図1: 本研究で明らかになったERKによるT細胞運動制御機構
(左上)ROSA26遺伝子座にERKバイオセンサー(EKAREV)遺伝子を導入し新規遺伝子改変マウスを作出しました。 (右上)胸腺組織内を運動する胸腺細胞のERK活性と運動速度をリアルタイムに観察できる研究手法を開発しました。 (下)ERK活性化により胸腺細胞の運動が抑制されること、ならびにその抑制様式が機能の異なるT細胞集団間で異なることを明らかにしました。

研究の背景

私たちの体をウイルスや花粉、がん細胞といった異物から守ってくれる免疫応答において、主要な役割を果たすリンパ球はT細胞と呼ばれます。 T細胞の前駆細胞(胸腺細胞)は、胸腺という組織内で様々な細胞間相互作用を経て正常な機能を有するT細胞へと分化します。 胸腺細胞の運動制御は正常な細胞間相互作用確立と関係するため、その分子メカニズムを理解することは重要です。 ERKは、T細胞受容体刺激により活性化され、T細胞の分化と成熟に必須の分子であることがわかっていました。 しかし、生体組織内を運動する単一細胞についてERK活性の経時変化を評価することが困難であったため、胸腺細胞の運動制御にERKがどのように関与するのかはわかっていませんでした。

研究の内容と成果

上記の問題を解決するために、今回の研究ではERKの活性を検出することができるセンサー分子(バイオセンサー)を T細胞特異的に発現するようにした遺伝子改変マウスを開発しました。このマウス由来の胸腺細胞を二光子励起顕微鏡という特殊な顕微鏡で観察することで(図2)、 胸腺組織内を自由に動き回る胸腺細胞一つ一つでのERK活性の変化(活性動態)をリアルタイムに観察(ライブイメージング)することができる研究手法を開発しました(図3)。
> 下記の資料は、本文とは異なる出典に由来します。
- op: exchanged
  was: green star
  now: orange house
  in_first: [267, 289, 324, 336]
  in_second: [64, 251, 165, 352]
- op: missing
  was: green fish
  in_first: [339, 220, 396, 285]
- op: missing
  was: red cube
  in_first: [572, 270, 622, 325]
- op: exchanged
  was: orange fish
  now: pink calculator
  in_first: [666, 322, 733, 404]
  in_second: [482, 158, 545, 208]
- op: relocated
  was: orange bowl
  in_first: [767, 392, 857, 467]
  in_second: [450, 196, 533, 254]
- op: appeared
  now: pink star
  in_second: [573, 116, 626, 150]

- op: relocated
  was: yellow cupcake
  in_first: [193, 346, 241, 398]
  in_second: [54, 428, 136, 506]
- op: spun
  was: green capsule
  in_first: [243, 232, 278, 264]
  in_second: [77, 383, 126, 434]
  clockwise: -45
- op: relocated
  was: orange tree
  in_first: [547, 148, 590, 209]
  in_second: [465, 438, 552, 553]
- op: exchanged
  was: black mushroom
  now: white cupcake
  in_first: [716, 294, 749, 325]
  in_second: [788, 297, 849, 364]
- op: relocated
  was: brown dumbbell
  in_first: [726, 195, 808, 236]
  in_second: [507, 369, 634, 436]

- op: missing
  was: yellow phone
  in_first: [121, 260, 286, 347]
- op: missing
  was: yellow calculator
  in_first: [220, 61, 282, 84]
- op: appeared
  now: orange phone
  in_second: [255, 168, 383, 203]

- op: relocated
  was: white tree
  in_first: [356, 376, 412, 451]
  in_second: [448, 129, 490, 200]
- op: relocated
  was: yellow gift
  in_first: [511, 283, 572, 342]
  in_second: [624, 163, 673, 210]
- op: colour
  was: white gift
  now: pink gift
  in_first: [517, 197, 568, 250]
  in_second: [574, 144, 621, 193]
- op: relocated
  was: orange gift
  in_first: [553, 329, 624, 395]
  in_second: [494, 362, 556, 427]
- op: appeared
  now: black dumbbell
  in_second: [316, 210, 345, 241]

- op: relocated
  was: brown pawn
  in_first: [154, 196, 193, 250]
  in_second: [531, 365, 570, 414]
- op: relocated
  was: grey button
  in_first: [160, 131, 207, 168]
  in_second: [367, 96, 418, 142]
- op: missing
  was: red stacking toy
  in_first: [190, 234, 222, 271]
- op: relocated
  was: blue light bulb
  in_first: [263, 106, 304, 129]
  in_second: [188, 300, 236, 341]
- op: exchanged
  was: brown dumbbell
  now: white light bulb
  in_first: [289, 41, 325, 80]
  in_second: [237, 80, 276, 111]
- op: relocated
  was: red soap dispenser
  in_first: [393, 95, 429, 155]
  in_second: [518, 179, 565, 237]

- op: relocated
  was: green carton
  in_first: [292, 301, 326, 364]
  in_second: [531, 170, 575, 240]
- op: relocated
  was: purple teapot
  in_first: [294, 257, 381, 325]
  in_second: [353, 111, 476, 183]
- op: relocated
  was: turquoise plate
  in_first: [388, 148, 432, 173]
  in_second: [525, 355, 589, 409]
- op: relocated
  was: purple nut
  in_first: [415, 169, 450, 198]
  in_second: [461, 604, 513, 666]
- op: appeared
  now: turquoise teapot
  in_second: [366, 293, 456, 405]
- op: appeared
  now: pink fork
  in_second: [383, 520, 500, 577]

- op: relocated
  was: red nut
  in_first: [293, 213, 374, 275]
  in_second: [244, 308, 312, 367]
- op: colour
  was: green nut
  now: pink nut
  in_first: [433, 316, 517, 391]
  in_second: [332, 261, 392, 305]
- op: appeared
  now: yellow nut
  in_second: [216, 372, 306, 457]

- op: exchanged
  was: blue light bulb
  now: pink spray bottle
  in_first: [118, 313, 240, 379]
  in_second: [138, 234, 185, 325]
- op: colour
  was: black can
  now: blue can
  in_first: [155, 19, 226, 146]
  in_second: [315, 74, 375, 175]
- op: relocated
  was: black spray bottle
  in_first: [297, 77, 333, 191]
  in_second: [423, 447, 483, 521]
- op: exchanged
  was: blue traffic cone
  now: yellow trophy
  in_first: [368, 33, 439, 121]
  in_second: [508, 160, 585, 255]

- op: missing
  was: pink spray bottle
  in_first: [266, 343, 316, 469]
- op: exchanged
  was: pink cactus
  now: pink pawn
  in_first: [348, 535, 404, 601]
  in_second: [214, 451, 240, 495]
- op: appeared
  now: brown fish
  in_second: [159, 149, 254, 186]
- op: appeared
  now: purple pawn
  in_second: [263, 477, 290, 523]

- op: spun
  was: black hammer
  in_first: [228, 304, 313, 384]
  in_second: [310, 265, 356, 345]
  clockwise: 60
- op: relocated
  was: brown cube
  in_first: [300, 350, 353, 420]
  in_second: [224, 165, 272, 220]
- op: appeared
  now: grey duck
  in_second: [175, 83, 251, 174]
この研究手法を使ってマウスの胸腺細胞を観察することによりERK活性化が胸腺細胞の運動を抑制することを発見しました。画像処理や数理処理を加えERKの活性動態を1細胞レベルで詳しく解析すると、運動抑制様式がT細胞のサブセット(機能の異なる集団)間で異なり、特にCD4 T細胞ではERK活性そのものではなく動的変化に応じて運動速度が制御されることを見出しました。更に、T細胞受容体を介したシグナルが、CD4 T細胞におけるERK活性の動的変化を生んでいることを明らかにしました(図4)。以上の研究成果は、抗原提示に応じた活性化機構がCD4 T細胞とCD8 T細胞とでは異なるという従来の知見に関して、その生物学的背景を説明するものでもありました。

図2

図2 胸腺細胞の二光子励起顕微鏡観察
(左)遺伝子改変マウスより目的とする胸腺細胞集団を回収し、胸腺組織切片内へ移入させました。 (中央)胸腺組織切片内を自由に運動する胸腺細胞を、二光子励起顕微鏡を用いて観察しました。 (右)胸腺細胞1つ1つのERK活性を可視化することで、細胞間でERK活性の多様性が観察されました。

図3

図3 1細胞単位のERK活性と運動速度の計測
胸腺組織内を運動する胸腺細胞を、二光子励起顕微鏡を用いて観察しERK活性と運動速度を解析しました。

図4

図4 T細胞受容体シグナル欠損条件下でのERK活性および運動速度の解析
T細胞受容体シグナル刺激に必要な分子を欠損させた胸腺組織切片内に胸腺細胞を移入させ、ERK活性および運動速度を検討しました。 (左)T細胞受容体シグナル欠損により運動速度が上昇しました。(中央)また各細胞のERK活性は上昇しました。 (右)一方でERK活性の動的変化(観察時間内におけるERK活性値の標準偏差を評価)は減少しました。 これら結果から、CD4 T細胞はT細胞受容体シグナルを受けることでERK活性が上昇し、その動的変化に応じて運動速度が抑制されることが示唆されました。

研究の意義

胸腺細胞の運動を適切に制御することは、T細胞の正常な分化・増殖に必須であり適切な免疫応答の根幹を成しています。その破綻は、感染症や自己免疫疾患そして癌といった多くの疾患と関連付けられます。本研究で使用されたERK活性の可視化技術を応用することで、これらの現象や疾患への理解が深まり新たな治療法の開発に貢献することが期待されます。

今後の展開

本研究で用いた手法は、原理的には代謝制御や分化制御に関わる他の生体分子にも応用することが可能です。 様々な生体分子の動態を一つ一つ解明することで、T細胞研究の発展に貢献していきたいと考えています。